#### YOUR TASK:
All lines containing the string "vãng" must be copied from the entries.

(Structured page parsing data)
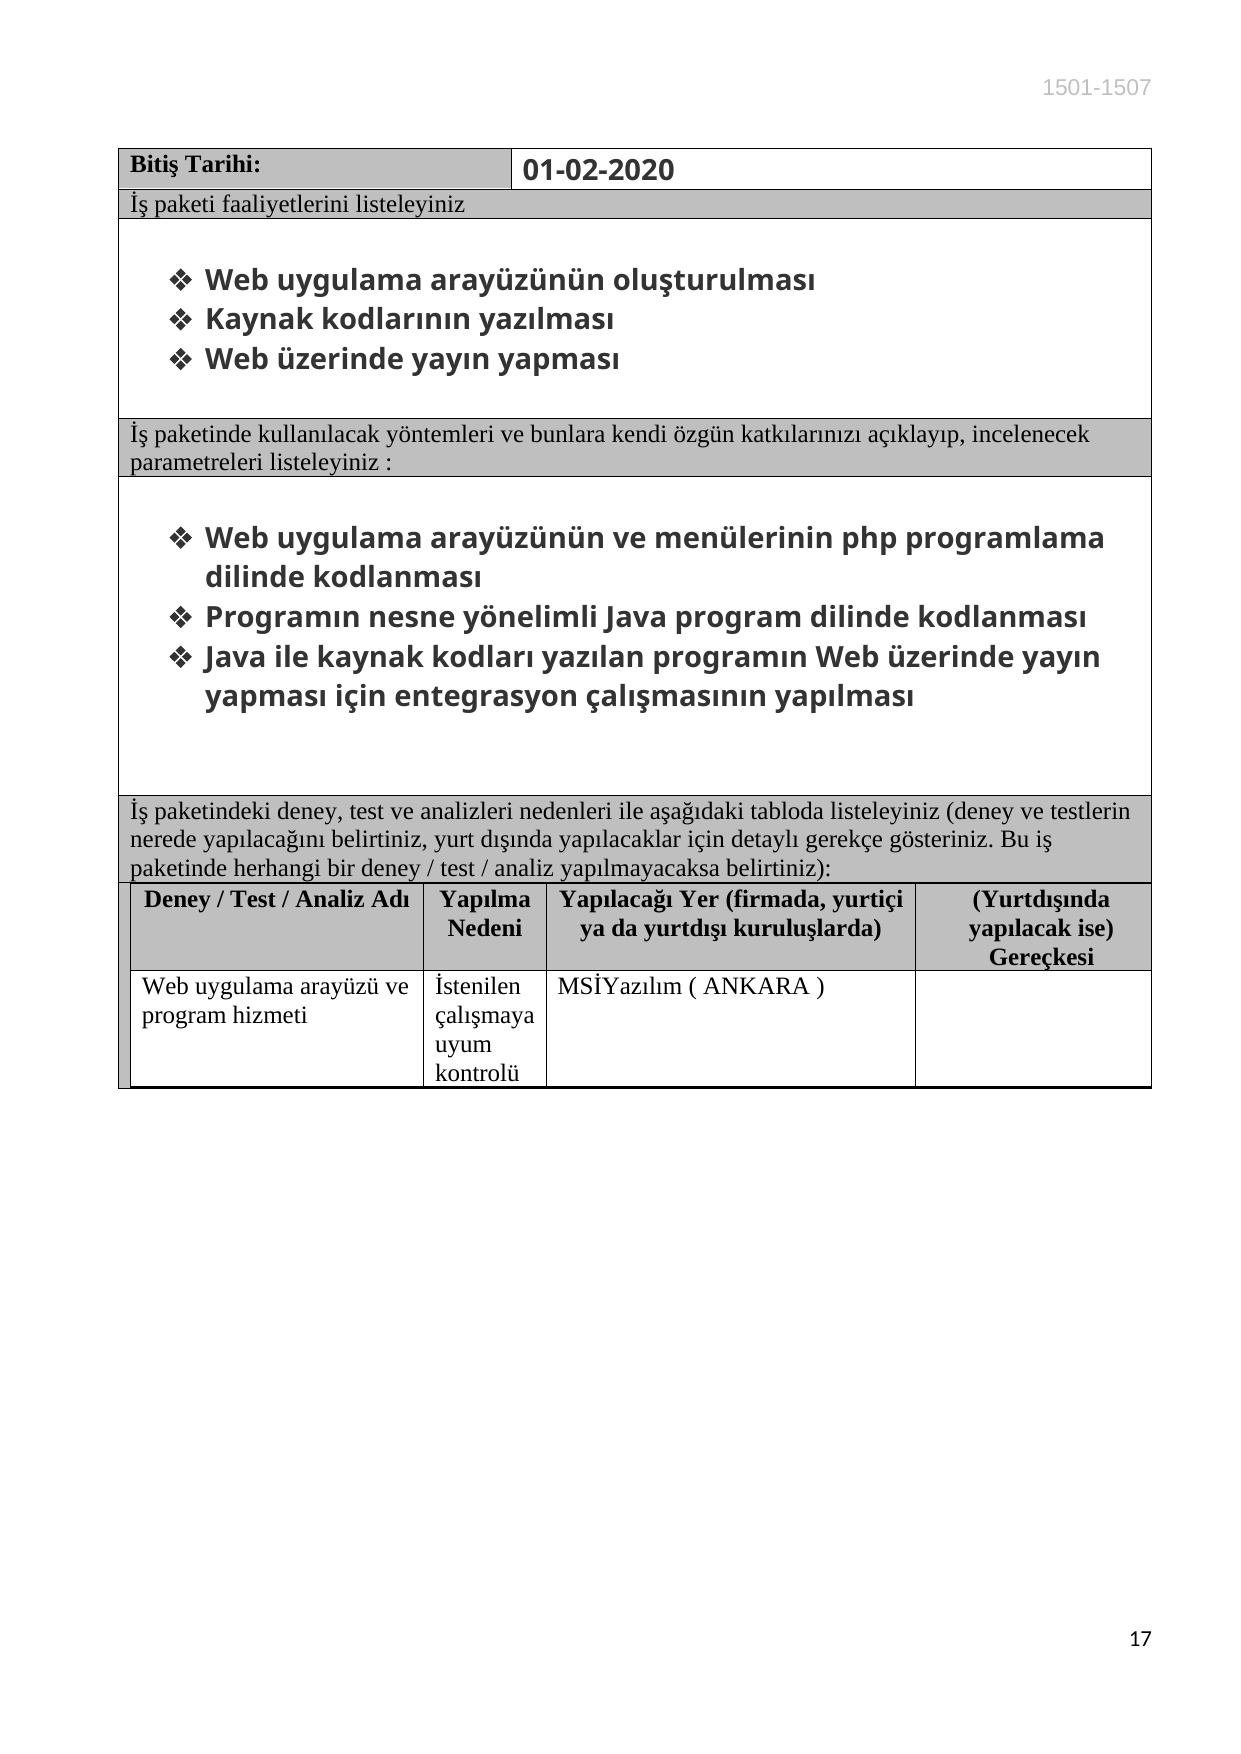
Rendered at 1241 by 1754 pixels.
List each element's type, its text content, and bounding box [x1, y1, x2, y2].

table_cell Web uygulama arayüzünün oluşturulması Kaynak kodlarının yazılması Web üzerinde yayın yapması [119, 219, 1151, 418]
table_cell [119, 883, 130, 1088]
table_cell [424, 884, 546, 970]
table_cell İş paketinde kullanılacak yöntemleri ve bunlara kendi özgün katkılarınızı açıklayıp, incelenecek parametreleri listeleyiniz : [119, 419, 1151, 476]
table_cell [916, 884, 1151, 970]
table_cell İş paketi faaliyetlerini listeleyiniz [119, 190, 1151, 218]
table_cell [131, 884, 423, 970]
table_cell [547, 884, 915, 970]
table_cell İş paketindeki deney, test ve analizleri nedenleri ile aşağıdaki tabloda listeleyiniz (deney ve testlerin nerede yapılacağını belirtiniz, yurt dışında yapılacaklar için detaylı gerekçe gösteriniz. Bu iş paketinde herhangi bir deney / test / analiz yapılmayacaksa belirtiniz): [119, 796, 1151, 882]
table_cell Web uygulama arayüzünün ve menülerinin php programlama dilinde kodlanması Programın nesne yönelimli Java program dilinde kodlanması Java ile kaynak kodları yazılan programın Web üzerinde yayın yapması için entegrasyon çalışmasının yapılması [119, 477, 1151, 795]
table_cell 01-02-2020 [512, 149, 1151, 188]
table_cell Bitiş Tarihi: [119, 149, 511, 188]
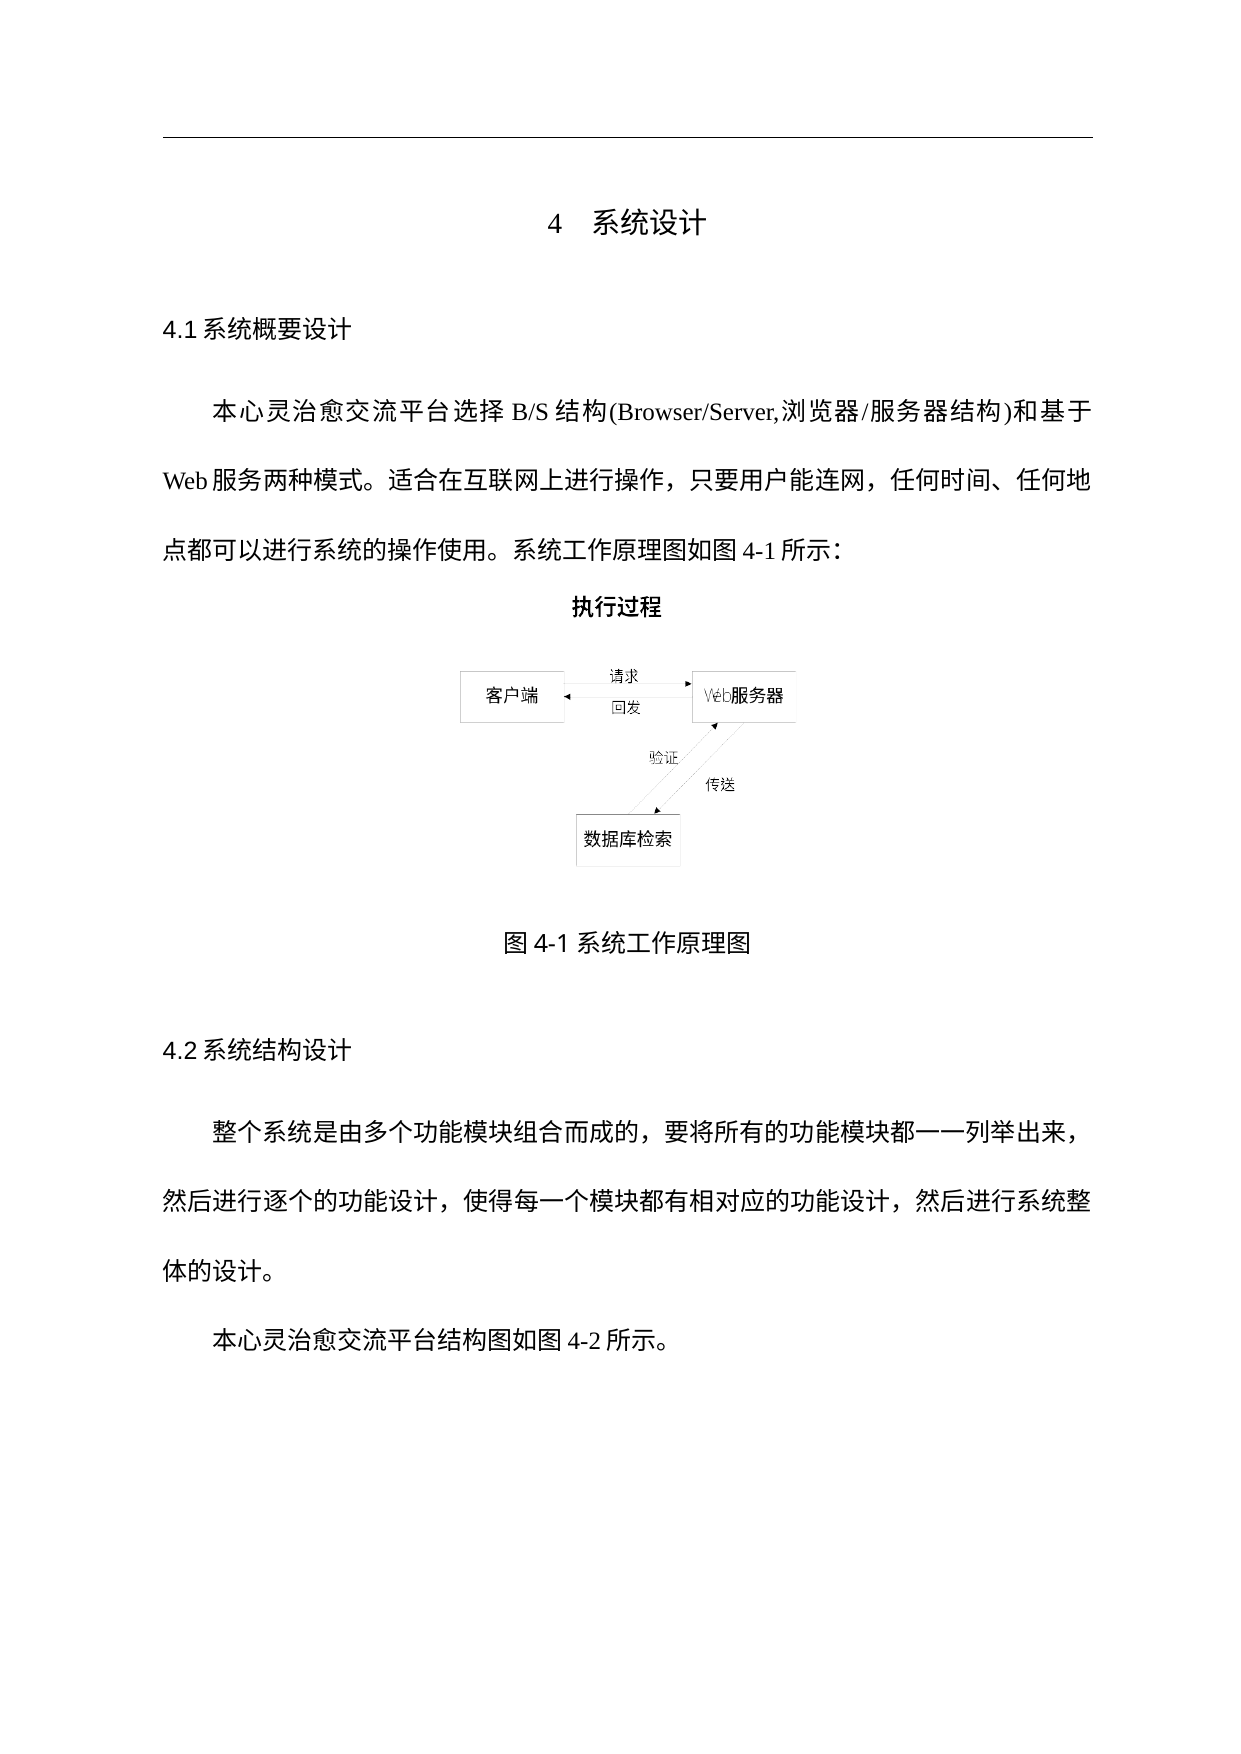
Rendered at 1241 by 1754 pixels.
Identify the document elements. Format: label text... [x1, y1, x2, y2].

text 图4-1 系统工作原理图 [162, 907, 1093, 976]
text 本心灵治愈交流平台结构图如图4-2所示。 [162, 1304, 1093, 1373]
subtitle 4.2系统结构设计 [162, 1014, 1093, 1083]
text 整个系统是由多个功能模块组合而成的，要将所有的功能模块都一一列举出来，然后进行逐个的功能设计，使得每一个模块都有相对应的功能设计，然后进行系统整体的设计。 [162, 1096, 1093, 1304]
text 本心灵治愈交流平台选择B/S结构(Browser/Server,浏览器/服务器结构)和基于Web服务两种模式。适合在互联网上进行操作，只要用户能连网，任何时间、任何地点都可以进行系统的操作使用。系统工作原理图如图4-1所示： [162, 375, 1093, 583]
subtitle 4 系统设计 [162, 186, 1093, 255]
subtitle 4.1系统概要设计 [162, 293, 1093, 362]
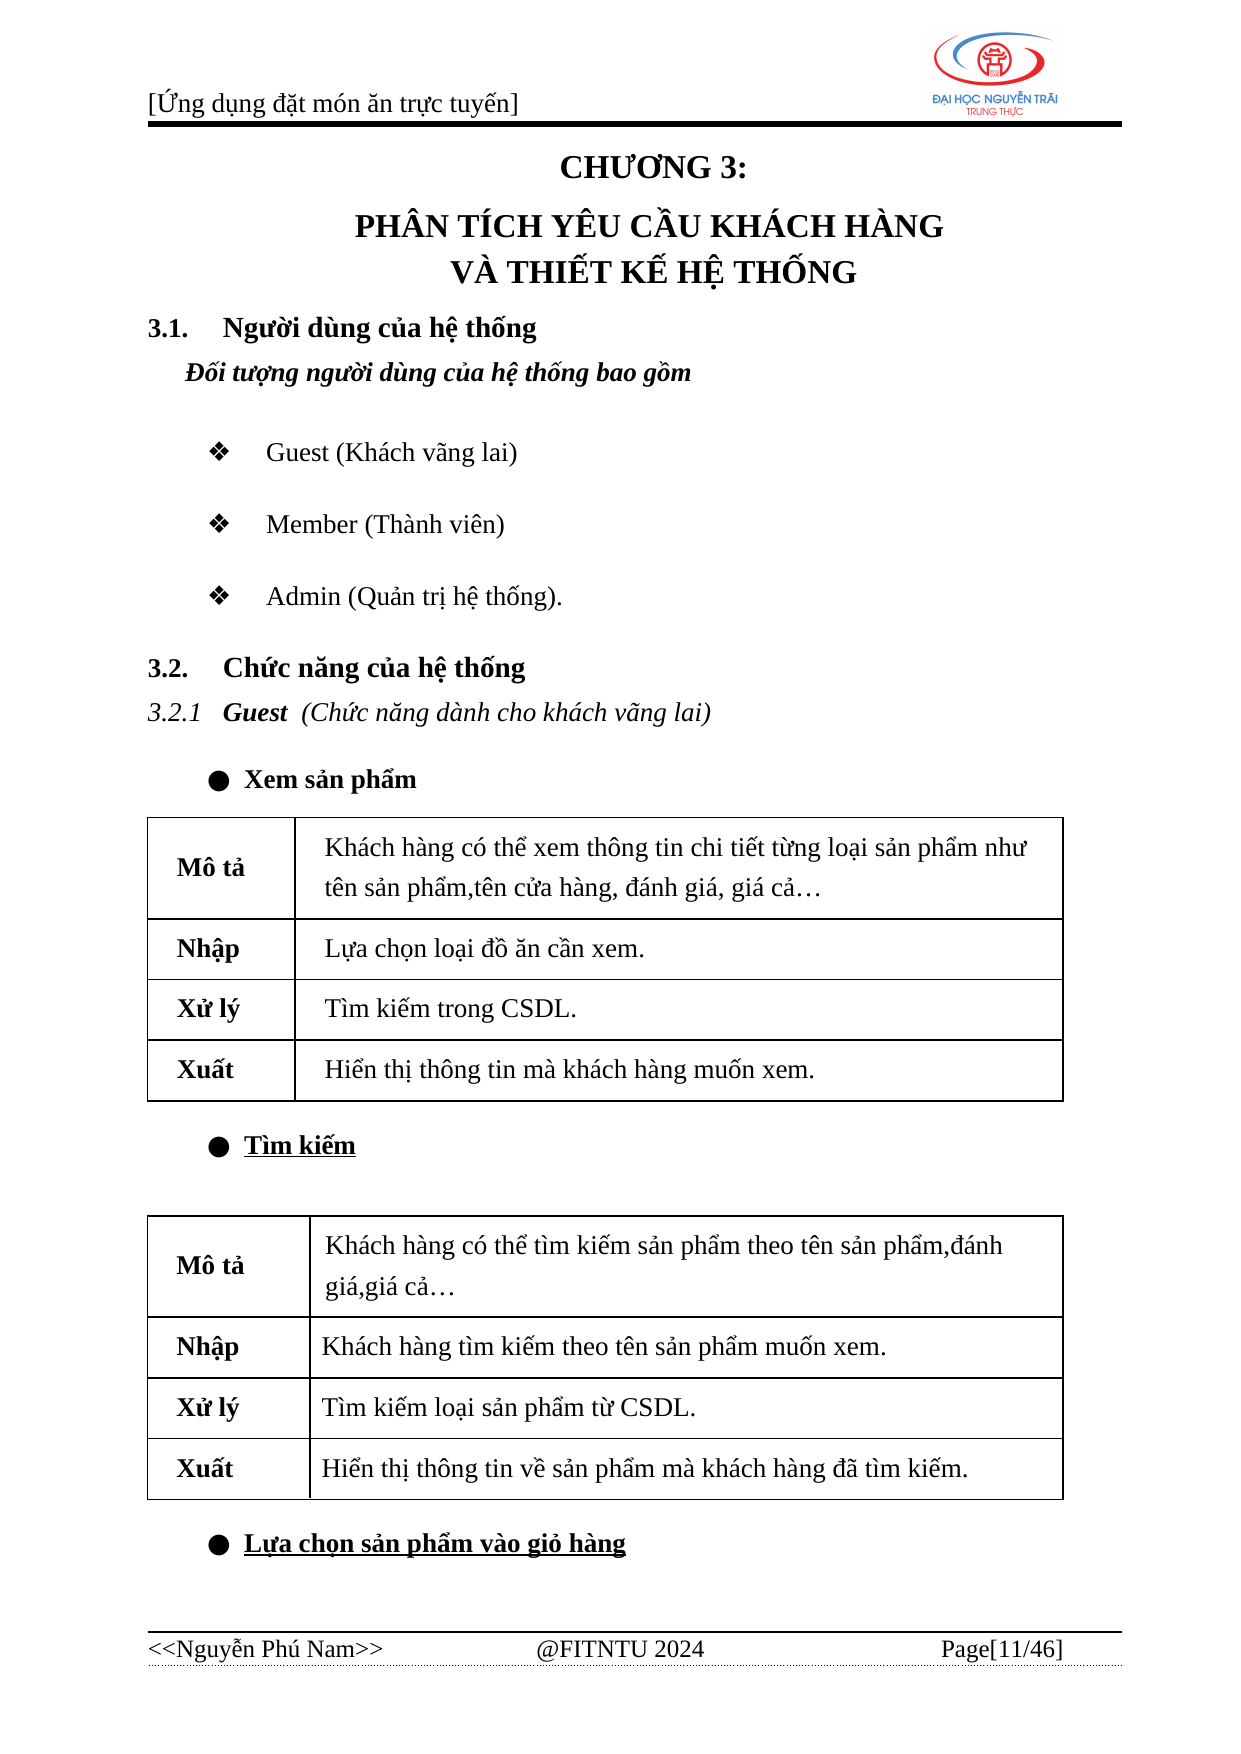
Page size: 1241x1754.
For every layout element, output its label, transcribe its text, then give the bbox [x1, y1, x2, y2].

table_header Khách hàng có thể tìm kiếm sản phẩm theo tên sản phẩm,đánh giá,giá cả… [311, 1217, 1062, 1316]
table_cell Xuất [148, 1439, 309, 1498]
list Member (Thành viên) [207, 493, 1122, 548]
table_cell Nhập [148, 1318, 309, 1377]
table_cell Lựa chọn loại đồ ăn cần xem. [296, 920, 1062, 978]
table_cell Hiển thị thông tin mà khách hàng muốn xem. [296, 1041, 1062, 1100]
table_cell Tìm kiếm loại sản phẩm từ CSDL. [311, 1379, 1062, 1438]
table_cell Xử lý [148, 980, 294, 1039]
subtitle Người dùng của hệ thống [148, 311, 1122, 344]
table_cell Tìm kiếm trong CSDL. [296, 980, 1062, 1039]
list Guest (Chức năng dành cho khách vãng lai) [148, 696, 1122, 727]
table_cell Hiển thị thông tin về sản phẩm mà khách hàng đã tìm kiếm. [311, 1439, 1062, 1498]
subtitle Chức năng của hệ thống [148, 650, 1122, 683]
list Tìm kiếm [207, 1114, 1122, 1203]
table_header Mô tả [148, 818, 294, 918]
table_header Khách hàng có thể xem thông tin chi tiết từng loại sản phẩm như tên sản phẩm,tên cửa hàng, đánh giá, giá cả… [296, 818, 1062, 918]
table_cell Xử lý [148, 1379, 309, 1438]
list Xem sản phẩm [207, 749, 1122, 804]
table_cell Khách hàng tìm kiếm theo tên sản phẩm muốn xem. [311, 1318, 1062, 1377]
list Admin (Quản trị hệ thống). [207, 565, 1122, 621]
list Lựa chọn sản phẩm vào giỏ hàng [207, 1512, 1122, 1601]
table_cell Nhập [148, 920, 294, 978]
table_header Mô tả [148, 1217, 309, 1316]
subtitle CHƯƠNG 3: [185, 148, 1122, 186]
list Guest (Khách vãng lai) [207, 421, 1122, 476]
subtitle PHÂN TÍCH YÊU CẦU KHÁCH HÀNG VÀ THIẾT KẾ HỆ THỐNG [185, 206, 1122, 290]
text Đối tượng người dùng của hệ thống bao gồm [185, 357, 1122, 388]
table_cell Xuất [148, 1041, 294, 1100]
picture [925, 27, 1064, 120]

#### RESPONSE BOX:
list Guest (Chức năng dành cho khách vãng lai) [148, 696, 1122, 727]
list Guest (Khách vãng lai) [207, 421, 1122, 476]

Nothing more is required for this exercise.